[INPUT FOR THIS TASK]:

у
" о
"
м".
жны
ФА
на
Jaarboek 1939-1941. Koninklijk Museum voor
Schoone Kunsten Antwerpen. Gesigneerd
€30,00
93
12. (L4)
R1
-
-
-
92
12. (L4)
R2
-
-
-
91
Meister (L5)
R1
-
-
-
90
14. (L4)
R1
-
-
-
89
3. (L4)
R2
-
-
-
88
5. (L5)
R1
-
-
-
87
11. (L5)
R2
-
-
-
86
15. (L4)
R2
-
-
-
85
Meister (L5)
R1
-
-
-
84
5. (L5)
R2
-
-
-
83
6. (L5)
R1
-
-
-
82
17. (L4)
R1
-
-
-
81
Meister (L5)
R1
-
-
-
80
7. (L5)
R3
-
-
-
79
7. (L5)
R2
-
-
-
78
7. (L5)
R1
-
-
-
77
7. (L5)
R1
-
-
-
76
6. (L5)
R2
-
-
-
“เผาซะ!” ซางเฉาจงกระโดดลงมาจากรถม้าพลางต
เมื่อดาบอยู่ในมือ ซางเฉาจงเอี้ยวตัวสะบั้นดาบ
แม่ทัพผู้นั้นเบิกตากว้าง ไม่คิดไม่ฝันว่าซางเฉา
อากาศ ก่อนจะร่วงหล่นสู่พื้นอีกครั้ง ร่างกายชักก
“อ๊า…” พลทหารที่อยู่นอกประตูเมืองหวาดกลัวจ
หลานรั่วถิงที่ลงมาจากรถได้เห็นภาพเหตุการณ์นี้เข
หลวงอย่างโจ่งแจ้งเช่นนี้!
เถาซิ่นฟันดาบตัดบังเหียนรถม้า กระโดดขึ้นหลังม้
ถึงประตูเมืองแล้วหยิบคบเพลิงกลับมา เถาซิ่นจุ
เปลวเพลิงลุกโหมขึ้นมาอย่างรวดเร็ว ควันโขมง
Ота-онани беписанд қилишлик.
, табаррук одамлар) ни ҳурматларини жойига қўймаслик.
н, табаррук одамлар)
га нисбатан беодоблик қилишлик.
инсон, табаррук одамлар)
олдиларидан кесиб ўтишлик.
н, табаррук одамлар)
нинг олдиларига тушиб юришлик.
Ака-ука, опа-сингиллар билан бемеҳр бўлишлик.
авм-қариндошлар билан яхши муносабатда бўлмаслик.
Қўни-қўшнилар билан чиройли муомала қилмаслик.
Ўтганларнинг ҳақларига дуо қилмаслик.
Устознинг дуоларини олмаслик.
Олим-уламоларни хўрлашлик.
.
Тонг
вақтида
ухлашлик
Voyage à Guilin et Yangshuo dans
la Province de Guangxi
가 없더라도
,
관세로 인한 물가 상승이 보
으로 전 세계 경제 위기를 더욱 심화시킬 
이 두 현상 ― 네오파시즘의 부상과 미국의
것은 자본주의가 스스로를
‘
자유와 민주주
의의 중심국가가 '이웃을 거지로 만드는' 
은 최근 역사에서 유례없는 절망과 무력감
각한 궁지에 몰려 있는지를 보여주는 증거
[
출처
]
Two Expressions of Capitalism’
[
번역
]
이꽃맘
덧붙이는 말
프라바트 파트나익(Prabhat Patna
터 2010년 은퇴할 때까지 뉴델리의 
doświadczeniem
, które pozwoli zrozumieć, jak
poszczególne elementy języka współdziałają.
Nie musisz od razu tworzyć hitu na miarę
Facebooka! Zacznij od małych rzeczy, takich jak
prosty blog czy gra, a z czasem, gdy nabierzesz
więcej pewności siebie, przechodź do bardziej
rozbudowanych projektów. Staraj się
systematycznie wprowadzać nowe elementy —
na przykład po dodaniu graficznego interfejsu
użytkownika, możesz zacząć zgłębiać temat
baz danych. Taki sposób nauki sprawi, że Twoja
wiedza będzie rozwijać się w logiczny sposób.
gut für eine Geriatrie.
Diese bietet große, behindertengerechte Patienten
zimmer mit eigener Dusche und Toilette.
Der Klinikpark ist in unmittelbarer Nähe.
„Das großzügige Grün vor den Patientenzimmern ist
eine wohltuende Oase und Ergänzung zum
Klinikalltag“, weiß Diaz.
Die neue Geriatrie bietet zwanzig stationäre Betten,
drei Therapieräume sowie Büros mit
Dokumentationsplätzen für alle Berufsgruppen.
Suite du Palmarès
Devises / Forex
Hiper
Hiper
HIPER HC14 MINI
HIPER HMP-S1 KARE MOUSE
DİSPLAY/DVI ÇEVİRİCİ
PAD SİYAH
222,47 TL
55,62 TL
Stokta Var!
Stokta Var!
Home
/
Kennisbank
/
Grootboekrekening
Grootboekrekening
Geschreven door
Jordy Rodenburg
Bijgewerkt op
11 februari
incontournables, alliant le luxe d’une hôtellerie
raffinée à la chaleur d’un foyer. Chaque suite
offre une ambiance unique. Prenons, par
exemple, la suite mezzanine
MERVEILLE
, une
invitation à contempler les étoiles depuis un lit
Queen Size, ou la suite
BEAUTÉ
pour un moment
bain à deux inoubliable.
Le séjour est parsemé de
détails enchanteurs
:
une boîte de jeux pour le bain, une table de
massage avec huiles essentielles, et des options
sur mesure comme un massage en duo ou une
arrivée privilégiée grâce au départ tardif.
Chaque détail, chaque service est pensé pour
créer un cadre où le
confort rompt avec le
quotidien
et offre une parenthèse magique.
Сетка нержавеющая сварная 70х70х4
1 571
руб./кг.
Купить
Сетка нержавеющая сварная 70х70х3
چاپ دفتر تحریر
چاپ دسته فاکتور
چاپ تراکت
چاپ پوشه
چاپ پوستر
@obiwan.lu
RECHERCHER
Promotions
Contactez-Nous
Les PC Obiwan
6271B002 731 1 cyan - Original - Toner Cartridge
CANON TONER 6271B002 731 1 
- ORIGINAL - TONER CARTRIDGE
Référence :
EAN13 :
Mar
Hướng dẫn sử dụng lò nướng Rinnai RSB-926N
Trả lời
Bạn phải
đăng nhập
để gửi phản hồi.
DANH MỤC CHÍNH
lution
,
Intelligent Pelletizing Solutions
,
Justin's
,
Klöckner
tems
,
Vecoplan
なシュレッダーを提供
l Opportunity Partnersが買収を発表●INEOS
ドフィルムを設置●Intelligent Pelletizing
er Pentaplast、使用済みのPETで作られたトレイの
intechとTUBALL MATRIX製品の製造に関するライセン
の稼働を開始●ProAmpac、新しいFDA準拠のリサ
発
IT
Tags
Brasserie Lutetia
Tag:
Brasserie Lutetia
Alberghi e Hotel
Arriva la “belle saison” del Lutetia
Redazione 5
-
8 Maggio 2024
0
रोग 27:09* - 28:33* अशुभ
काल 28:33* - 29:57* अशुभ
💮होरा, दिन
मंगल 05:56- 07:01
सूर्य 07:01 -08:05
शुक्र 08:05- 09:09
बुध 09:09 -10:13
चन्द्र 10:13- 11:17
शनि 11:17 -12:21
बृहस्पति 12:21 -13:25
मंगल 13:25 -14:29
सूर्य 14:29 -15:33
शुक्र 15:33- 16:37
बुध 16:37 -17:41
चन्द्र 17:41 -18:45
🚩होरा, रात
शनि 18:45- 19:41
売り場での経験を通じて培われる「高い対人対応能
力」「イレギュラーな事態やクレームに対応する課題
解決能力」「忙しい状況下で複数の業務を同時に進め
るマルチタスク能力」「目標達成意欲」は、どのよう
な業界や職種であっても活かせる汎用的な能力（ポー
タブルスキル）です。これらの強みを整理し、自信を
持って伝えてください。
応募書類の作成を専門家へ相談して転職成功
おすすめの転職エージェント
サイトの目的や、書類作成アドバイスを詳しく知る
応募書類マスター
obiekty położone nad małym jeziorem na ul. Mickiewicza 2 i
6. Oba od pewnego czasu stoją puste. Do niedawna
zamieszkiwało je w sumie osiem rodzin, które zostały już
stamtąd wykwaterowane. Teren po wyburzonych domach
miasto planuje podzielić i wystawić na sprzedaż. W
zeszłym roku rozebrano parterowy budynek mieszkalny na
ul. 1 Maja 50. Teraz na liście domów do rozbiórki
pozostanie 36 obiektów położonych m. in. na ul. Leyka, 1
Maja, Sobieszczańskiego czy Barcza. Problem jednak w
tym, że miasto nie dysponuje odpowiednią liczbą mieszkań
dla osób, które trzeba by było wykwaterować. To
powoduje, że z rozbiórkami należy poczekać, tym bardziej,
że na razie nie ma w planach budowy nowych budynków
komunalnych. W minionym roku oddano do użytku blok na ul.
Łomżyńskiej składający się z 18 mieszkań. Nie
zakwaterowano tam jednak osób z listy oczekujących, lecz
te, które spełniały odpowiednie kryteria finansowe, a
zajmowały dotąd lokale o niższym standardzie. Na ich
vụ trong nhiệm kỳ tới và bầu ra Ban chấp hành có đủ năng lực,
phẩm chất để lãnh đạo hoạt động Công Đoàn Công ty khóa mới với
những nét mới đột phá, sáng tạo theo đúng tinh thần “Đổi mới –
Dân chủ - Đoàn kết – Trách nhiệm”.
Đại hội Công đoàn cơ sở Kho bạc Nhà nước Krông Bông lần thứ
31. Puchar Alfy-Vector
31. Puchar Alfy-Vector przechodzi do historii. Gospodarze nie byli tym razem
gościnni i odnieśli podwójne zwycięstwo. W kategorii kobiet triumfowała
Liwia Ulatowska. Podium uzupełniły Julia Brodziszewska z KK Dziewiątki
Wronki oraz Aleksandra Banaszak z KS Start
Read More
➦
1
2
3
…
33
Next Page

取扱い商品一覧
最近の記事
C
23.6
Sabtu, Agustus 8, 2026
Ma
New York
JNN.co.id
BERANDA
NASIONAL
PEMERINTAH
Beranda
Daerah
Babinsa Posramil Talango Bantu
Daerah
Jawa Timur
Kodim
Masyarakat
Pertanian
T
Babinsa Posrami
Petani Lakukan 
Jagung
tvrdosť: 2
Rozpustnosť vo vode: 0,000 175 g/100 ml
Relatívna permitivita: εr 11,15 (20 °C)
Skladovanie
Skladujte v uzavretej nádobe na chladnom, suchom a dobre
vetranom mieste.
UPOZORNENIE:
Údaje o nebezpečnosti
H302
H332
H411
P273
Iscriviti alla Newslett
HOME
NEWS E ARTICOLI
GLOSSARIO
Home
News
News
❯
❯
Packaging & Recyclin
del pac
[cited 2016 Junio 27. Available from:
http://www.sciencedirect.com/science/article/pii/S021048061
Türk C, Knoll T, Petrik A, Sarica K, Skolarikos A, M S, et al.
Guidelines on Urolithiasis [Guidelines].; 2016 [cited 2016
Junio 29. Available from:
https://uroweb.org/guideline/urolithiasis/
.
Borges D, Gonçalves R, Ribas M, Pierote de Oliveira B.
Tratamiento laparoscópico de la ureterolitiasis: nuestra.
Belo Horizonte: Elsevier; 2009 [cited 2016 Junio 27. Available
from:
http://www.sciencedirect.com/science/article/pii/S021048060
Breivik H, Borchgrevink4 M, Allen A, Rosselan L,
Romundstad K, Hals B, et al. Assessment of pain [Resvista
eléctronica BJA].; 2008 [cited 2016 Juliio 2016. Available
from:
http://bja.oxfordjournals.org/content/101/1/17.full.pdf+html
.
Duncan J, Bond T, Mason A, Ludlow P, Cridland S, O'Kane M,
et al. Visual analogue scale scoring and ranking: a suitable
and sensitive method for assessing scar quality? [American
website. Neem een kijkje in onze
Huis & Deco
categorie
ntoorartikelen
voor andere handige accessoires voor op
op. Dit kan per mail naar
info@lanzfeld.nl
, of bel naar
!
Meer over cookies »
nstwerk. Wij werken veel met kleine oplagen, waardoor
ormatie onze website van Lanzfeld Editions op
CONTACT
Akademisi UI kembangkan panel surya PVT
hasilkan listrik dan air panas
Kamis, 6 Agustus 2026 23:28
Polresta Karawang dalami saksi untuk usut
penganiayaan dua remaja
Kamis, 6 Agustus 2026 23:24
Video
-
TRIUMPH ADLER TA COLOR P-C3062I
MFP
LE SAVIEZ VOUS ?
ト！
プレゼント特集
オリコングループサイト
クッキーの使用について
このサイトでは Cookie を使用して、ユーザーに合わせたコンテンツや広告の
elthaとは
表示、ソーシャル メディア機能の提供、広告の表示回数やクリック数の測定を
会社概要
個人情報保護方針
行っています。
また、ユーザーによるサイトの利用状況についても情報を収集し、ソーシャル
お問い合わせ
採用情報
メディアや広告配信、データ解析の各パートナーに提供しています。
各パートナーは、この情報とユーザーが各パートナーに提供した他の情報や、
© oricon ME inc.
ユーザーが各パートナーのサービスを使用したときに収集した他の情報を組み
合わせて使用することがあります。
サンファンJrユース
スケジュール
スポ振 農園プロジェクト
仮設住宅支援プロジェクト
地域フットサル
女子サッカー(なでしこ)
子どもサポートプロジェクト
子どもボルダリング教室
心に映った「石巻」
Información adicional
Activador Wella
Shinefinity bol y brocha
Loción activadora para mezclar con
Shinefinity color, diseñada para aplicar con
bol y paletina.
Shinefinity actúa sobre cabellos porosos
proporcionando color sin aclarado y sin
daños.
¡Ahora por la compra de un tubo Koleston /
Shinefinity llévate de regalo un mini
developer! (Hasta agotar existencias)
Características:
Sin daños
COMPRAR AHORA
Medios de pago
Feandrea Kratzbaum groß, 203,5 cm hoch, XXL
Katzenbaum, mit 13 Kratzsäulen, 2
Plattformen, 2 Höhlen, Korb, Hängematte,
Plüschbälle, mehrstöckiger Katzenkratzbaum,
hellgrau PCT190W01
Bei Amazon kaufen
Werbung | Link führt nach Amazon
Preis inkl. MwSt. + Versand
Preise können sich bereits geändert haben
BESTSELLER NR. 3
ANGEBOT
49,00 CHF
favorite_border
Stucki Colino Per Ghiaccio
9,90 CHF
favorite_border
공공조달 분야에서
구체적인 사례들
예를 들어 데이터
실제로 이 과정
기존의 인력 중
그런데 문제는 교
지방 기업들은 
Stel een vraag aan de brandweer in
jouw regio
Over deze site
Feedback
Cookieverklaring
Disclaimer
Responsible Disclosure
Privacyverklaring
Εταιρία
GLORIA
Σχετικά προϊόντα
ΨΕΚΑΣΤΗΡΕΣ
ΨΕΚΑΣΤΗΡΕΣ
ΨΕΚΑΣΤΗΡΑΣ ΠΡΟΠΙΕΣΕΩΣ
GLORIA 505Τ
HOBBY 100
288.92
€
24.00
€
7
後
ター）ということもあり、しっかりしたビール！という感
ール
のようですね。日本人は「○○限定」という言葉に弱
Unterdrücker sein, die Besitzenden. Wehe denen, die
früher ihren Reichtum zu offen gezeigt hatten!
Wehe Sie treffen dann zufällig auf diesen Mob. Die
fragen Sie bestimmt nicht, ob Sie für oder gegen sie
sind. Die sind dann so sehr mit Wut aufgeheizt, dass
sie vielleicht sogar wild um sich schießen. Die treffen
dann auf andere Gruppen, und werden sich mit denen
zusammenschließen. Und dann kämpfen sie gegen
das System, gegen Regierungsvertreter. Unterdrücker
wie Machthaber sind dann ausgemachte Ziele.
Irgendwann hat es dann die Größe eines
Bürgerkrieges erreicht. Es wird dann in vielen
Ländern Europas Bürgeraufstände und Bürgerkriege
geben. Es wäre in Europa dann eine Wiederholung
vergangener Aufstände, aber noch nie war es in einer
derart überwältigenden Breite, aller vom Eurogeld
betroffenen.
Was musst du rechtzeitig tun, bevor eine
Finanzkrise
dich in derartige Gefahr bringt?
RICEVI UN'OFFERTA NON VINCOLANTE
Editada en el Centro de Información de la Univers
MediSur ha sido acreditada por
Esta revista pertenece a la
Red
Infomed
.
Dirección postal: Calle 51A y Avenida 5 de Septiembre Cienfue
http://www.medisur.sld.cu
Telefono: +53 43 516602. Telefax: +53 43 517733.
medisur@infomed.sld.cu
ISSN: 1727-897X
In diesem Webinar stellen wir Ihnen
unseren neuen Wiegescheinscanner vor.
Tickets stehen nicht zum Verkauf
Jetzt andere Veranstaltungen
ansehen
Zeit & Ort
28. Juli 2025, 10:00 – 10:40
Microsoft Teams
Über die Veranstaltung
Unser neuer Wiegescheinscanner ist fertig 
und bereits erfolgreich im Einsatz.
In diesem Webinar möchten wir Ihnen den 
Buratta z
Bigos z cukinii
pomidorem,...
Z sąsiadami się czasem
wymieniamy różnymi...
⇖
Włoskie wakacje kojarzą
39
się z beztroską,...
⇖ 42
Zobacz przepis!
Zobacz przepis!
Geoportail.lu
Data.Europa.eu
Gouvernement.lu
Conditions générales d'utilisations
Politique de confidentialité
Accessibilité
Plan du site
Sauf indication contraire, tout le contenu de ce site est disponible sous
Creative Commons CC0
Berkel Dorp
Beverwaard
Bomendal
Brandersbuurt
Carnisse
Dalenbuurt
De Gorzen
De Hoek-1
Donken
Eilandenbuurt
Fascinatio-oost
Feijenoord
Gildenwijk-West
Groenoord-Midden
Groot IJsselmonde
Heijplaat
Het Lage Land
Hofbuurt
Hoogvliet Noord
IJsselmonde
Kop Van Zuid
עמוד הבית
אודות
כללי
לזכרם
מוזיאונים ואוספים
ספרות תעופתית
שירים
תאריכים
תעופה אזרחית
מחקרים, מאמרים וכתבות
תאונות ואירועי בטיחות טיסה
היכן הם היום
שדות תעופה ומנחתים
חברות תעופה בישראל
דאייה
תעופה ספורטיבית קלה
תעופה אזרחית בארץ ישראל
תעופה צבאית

[ACTIVITY]:
Only the lines holding the word "website" belong in the answer; copy them from the listing above.

[SOLUTION]:
website. Neem een kijkje in onze
ormatie onze website van Lanzfeld Editions op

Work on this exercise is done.